Citing the ongoing criminal investigation, Carney refused to answer most questions about the Kim case. He said that the president “believes very strongly in the need for reporters to be able to pursue investigative journalism” but that he “also has to be mindful of the need to protect classified information because of our national security interests.”
First Amendment advocates are closely watching whether the government will prosecute the anti-secrecy group WikiLeaks as a co-conspirator in the case of Army Pfc. Bradley Manning. The case, advocates say, could set a dangerous precedent that applies to mainstream media outlets and potentially criminalizes the practice of investigative journalism.
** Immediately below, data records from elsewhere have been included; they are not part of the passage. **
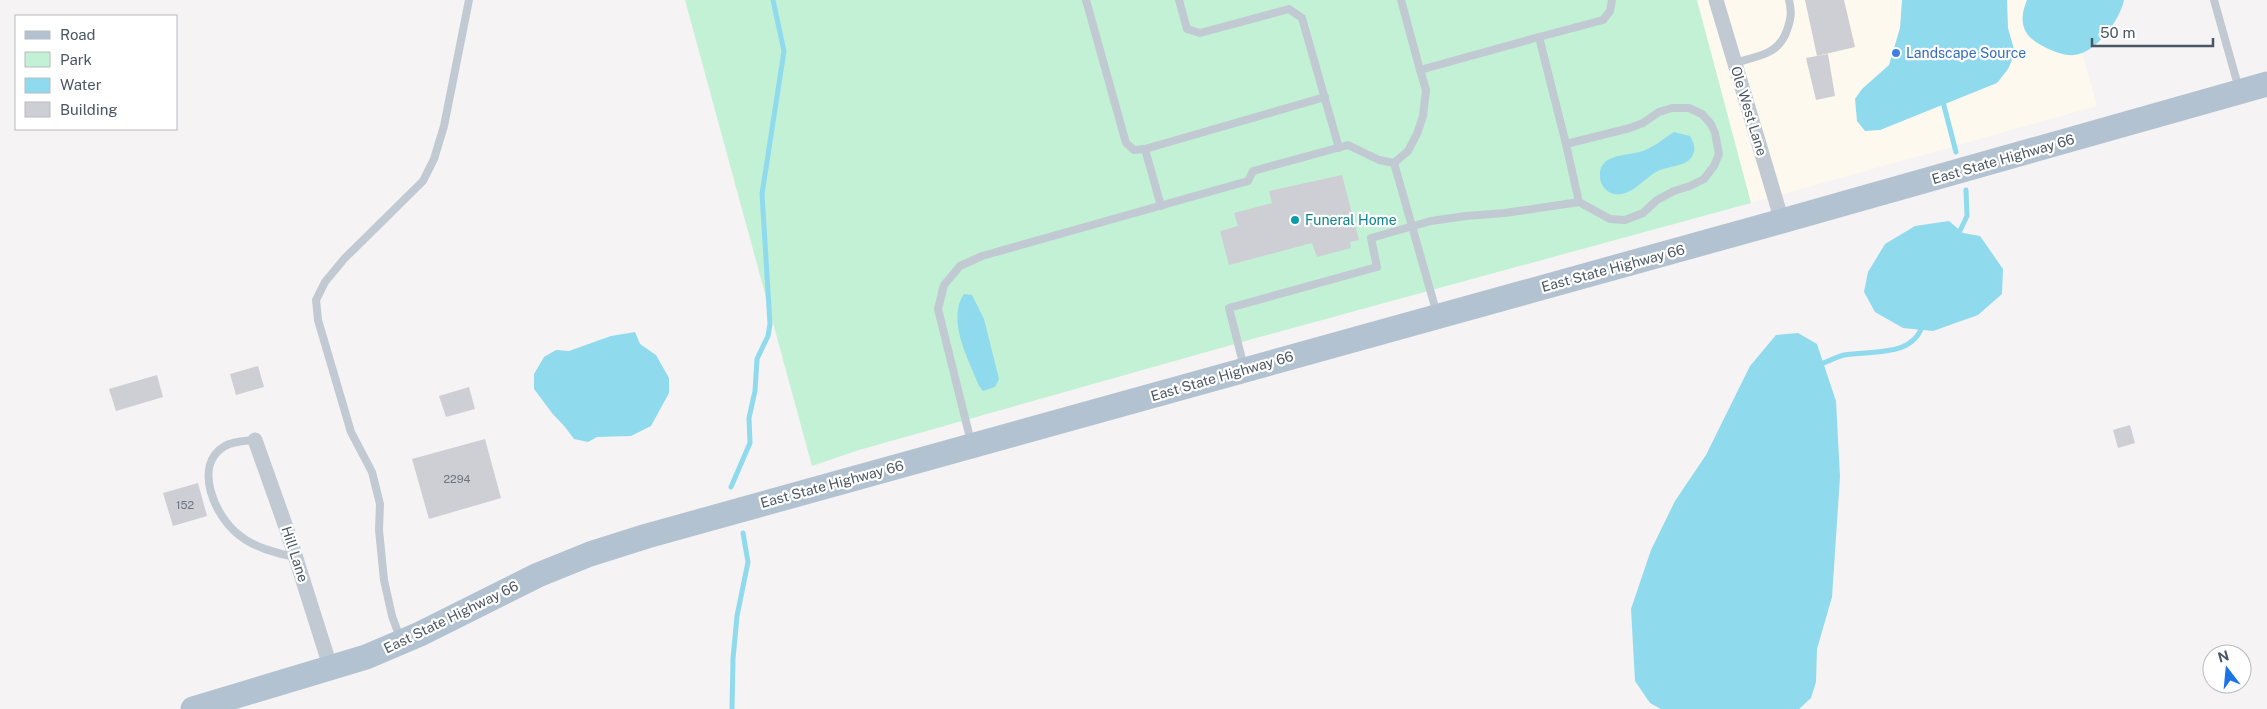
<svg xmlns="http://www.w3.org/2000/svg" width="2267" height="709" viewBox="0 0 2267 709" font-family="'Public Sans',sans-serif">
<rect width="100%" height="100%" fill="#f5f3f3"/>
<polygon fill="#fdf9ef" points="1697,0 2067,0 2097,106 1751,203"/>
<polygon fill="#c3f1d5" points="685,0 1697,0 1751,203 1256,338 859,450 812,466"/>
<g fill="#90daee">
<polygon points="1902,0 2007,0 2008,28 2015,53 2008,69 1997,83 1880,130 1865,131 1857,121 1855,99 1862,89 1889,65 1900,28"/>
<path d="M2027,0h97c-4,20 -28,53 -50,55 -7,1 -16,-2 -23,-5 -25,-10 -35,-24 -24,-50z"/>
<path d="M1674,132l16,4c4,7 7,14 1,22 -7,9 -25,8 -35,14 -15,9 -25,25 -43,22 -7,-3 -13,-9 -13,-17 -2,-25 29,-20 45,-27 11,-4 19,-12 29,-18z"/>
<polygon points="1949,221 1963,233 1980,236 2003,269 2002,294 1978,315 1933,331 1903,328 1875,312 1864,292 1868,272 1885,244 1915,226"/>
<path d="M964,294l8,1 12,24 15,60 -4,8 -12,4 -4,-5c-10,-26 -33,-66 -15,-92z"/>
<polygon points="635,332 640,344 656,355 669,378 669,393 651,426 631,436 597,437 588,442 574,439 565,427 552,413 534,389 534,374 544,357 556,350 569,351 611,336"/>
<polygon points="1798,333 1817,344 1836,401 1840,477 1832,597 1817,649 1816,682 1811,698 1799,709 1661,709 1650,703 1635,681 1631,609 1651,550 1675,501 1706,455 1750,366 1776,335"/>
</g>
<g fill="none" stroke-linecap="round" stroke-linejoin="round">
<g stroke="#90daee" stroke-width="5">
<polyline points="1942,98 1956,152"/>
<polyline points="1958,235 1967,216 1966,190"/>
<path d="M1818,365c9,-3 18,-8 26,-10 28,-5 69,3 79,-31"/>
<polyline points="731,487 750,443 749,418 755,391 757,359 768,336 770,324 762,194 784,51 773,0"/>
<polyline points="732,709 733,659 737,616 748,562 743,533"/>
</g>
</g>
<g fill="#cdcfd5">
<polygon points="1805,0 1844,0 1855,47 1817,56"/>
<polygon points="1828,54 1835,96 1816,100 1806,58"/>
<polygon points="1342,175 1359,240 1350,242 1351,248 1317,257 1312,243 1229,265 1220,231 1238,226 1234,213 1272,203 1269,191"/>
<polygon points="258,366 264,387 236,395 230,374"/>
<polygon points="157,375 163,397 116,411 109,389"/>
<polygon points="469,387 475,409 446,417 439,396"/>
<polygon points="2130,425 2135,443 2118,448 2113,430"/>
<polygon points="485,439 501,498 429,519 412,459"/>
<polygon points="198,483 207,516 173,526 163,493"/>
</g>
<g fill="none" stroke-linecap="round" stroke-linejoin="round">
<g stroke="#c1cad2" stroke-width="8">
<polyline points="1086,0 1126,143 1134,150 1145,149 1161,206"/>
<polyline points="1179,0 1187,29 1200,33 1289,9 1302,18 1339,148"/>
<polyline points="1401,0 1420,70 1539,37 1566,144"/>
<polyline points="2214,0 2239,89"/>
<polyline points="1539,37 1603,20 1610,11 1612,0"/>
<path d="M1734,63c23,-7 45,-8 53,-33 4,-11 5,-18 2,-30"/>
<polyline points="1145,149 1325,97"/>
<polyline points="1394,163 1408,151 1417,134 1423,116 1426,90 1420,70"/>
<polyline points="1244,367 1229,308 1377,267 1371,238 1431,221 1466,216 1505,213 1579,202 1610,219 1625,220 1643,213 1657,200 1674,191 1690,186 1704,179 1714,166 1719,154 1715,133 1711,124 1702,114 1689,108 1672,108 1659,112 1643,123 1630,128 1566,144 1579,202"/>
<path d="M255,440c-9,1 -22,1 -30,6 -33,19 -10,71 14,89 14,12 39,19 57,22"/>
<polyline points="971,442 938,309 944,285 960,266 982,256 1248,181 1253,171 1348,145 1379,160 1394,163 1437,314"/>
<polyline points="400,638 392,616 384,580 379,530 380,504 372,472 351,432 318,320 316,300 325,282 344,259 423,181 434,159 444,126 469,0"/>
</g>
<g stroke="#c1cad2" stroke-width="15">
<polyline points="1716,0 1782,221"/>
<polyline points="255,440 287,530 331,669"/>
</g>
<polyline stroke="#b3c2d1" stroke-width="25" points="193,709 366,657 420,634 538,575 590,554 647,536 1782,221 2267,84"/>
</g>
<circle fill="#3f7fe0" stroke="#fff" stroke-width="2" cx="1896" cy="53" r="5"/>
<circle fill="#0f9aa8" stroke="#fff" stroke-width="2" cx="1295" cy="220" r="5"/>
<g text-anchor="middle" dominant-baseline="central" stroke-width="4.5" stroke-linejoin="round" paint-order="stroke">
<g font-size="11" fill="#6b747e">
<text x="457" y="479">2294</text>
<text x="185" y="505">152</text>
</g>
<g font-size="14" fill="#366cbe" stroke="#fff" text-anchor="start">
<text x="1906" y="53">Landscape Source</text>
</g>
<g font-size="14" fill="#4a5661" stroke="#fff">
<text transform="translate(1749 111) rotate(73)">Ole West Lane</text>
<text transform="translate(2003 159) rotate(-16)">East State Highway 66</text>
<text transform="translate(1613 268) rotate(-15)">East State Highway 66</text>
<text transform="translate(1222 376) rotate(-16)">East State Highway 66</text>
<text transform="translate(832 484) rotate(-15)">East State Highway 66</text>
<text transform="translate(295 554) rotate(72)">Hill Lane</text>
<text transform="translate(451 617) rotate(-26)">East State Highway 66</text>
</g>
<g font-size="14" fill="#0d838f" stroke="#fff" text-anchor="start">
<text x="1305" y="220">Funeral Home</text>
</g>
</g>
<rect x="15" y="15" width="162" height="115" fill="#ffffff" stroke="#b7bbc0"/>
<rect x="25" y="31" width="25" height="8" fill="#b3c2d1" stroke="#b7bbc0"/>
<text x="60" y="40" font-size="15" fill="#4a5661">Road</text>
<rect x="25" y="52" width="25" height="15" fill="#c3f1d5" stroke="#b7bbc0"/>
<text x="60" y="65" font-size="15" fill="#4a5661">Park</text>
<rect x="25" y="78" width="25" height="15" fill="#90daee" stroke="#b7bbc0"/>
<text x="60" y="90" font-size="15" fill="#4a5661">Water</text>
<rect x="25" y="102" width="25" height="15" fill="#cdcfd5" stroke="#b7bbc0"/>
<text x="60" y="115" font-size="15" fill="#4a5661">Building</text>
<g transform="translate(2227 669) rotate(344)"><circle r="24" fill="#ffffff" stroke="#b7bbc0"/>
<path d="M0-4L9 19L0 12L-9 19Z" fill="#1a73e8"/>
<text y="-8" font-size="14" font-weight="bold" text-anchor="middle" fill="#4a5661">N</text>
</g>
<path d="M2092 38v8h121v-8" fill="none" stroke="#4a5661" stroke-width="2.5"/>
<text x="2100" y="38" font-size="15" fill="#4a5661" stroke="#ffffff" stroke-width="4" paint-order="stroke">50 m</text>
</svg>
Manning, who is facing a court-martial in connection with the leaking of 700,000 documents and other materials to WikiLeaks, pleaded guilty this year.
Attorney General Eric H. Holder Jr. told the House Judiciary Committee last week that prosecuting the press for disclosing classified material is not “wise policy.”
“The focus should be on those people who break their oath and put the American people at risk, not the reporters who gather the information,” he said in response to questions about the investigation involving the AP, which reported on a foiled plot involving the al-Qaeda affiliate in Yemen.
The office of the U.S. attorney for the District of Columbia, Ronald Machen, who is involved in both the AP and Kim cases, said it had “exhausted all non-media alternatives for collecting this evidence” before seeking Rosen’s personal e-mails.
A U.S. magistrate judge, Alan Kay, signed off on the search for two days’ worth of Rosen’s personal e-mails and all of his correspondence with Kim in May 2010. The warrant was unsealed in 2011, but a Fox executive confirmed that the network was not aware of the characterization of Rosen as a co-conspirator until Monday.
The Justice Department was not required to inform Rosen that his personal e-mails would be seized, according to an opinion by U.S. District Judge Royce C. Lamberth in 2010.
Brit Hume, a senior political analyst on Fox, said on the air Monday that the Justice Department had crossed a “clear bright line” when it seized the records on what he called “the pretext that this activity was criminal.”
“The Obama-Holder Justice Department is now prepared to treat the ordinary newsgathering activities of reporters, trying to seek information from government officials, as a possible crime,” he said. “I can’t think of a case in which that’s happened before.”
Scott Wilson contributed to this report.